• TASK TO CARRY OUT
Count the lines in the entries below that contain the word "Managers". Reply with the number only.

• DATA FOR THIS EXERCISE

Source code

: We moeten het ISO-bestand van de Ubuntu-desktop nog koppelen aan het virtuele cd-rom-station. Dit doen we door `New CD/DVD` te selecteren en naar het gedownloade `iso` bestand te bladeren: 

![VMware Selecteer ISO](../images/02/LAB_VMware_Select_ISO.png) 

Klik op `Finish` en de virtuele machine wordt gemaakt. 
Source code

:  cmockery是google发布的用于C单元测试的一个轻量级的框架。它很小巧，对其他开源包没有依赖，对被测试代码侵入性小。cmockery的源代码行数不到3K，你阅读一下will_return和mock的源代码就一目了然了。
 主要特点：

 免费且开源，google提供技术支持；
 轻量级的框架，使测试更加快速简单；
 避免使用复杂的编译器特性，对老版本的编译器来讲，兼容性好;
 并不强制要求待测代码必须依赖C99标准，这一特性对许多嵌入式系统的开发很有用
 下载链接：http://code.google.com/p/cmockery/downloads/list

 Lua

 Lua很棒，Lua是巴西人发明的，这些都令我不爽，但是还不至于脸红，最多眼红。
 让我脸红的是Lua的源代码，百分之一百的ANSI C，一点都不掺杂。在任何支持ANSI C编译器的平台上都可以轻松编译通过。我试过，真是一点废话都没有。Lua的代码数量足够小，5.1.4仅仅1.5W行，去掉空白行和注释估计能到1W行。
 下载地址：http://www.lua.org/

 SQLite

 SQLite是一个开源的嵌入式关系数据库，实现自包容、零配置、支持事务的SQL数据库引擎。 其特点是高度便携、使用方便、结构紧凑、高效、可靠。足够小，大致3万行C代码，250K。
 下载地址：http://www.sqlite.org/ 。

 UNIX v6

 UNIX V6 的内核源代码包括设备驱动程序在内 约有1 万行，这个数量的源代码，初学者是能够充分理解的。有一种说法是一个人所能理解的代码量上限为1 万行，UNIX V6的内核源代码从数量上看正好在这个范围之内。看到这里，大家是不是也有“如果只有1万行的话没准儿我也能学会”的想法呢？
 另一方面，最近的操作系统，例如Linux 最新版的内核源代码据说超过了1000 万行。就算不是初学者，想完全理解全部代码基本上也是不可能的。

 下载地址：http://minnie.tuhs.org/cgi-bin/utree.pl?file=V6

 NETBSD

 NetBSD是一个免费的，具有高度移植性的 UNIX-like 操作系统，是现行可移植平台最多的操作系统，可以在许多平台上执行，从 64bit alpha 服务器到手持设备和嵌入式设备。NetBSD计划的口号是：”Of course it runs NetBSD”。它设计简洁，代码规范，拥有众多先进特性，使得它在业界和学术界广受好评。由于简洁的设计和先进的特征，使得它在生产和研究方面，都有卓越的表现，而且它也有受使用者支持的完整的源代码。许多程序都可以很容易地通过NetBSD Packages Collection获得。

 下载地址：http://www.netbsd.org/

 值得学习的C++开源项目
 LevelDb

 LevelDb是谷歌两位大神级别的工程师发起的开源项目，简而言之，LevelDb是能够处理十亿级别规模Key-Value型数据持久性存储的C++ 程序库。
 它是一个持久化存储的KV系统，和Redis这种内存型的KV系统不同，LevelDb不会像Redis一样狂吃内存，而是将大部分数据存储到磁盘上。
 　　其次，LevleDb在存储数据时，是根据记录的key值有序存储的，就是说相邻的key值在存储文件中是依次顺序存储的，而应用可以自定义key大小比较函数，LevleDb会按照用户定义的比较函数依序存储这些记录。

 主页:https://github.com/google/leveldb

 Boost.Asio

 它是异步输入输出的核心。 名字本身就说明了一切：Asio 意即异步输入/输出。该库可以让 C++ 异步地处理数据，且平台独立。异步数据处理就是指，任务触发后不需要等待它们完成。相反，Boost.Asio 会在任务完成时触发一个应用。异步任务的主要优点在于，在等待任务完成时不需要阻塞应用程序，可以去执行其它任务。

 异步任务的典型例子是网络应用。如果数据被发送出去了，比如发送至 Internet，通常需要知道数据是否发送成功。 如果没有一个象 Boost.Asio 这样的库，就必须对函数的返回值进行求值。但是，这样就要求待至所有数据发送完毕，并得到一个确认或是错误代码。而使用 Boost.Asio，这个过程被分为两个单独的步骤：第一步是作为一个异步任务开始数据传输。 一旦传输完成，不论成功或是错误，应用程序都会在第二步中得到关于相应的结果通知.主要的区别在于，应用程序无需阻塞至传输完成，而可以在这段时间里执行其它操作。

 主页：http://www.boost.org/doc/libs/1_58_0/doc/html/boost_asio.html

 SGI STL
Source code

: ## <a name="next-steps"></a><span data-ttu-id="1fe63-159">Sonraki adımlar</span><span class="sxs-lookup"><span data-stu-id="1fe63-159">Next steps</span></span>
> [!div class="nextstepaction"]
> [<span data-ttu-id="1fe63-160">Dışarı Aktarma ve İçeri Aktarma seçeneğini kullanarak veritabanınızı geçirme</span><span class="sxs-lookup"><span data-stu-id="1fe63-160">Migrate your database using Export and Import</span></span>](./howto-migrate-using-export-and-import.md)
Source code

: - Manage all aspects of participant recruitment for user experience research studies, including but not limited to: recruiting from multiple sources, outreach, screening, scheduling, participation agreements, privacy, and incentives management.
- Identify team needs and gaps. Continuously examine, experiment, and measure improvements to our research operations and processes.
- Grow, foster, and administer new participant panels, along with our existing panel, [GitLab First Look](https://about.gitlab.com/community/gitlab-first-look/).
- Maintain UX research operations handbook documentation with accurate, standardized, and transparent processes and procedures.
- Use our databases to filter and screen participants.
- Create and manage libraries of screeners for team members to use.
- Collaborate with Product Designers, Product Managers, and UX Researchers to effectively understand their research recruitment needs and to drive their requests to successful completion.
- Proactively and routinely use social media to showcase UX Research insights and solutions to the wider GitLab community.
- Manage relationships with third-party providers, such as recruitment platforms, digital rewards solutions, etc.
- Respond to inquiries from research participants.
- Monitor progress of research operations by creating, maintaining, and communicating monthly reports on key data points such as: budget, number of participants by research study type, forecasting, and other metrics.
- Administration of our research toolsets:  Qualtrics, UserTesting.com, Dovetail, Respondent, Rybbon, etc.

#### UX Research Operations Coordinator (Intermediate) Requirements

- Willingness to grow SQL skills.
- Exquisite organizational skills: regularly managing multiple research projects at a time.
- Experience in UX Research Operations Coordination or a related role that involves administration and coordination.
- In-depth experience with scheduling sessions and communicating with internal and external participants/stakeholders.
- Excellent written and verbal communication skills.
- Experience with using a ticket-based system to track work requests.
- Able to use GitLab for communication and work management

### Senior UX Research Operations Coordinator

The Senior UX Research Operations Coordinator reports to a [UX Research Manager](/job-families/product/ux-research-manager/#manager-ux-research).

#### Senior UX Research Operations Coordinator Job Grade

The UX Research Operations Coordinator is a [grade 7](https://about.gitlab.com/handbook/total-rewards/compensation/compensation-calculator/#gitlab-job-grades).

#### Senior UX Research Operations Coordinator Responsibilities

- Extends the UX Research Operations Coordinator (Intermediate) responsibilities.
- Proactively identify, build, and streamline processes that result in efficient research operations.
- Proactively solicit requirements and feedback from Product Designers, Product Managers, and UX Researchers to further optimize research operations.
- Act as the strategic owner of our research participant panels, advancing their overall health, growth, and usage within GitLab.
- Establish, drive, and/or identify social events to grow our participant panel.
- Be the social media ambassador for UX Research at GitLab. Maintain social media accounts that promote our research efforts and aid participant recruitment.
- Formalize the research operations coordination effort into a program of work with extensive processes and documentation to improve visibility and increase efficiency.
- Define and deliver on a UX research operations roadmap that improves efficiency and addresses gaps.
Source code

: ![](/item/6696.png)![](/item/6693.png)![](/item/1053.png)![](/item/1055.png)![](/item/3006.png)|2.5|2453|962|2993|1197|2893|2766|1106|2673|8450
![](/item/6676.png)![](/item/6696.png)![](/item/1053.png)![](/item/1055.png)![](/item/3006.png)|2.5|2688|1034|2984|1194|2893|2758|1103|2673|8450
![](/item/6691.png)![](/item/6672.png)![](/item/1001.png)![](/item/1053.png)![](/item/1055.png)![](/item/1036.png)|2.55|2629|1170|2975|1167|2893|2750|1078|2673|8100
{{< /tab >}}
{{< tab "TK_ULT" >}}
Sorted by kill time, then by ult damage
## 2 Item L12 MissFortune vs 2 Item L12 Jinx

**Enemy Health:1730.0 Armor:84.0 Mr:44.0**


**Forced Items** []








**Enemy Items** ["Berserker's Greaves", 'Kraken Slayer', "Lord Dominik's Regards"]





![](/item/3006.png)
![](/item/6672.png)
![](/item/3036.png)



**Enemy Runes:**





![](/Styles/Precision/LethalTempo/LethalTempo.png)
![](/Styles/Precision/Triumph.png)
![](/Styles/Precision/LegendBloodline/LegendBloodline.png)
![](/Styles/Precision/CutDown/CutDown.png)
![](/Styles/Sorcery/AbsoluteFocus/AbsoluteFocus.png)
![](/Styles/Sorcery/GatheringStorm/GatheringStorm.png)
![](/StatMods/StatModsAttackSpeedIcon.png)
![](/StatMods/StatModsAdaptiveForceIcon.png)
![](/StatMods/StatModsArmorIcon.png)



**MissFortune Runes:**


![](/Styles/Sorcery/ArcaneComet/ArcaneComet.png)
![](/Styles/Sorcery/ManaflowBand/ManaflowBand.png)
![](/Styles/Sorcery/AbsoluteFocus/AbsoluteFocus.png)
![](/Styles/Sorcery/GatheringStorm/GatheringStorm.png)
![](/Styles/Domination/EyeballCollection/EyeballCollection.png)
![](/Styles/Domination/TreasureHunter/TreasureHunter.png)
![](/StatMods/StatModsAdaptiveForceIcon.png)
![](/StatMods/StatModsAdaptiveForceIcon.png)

• EXERCISE ANSWER
2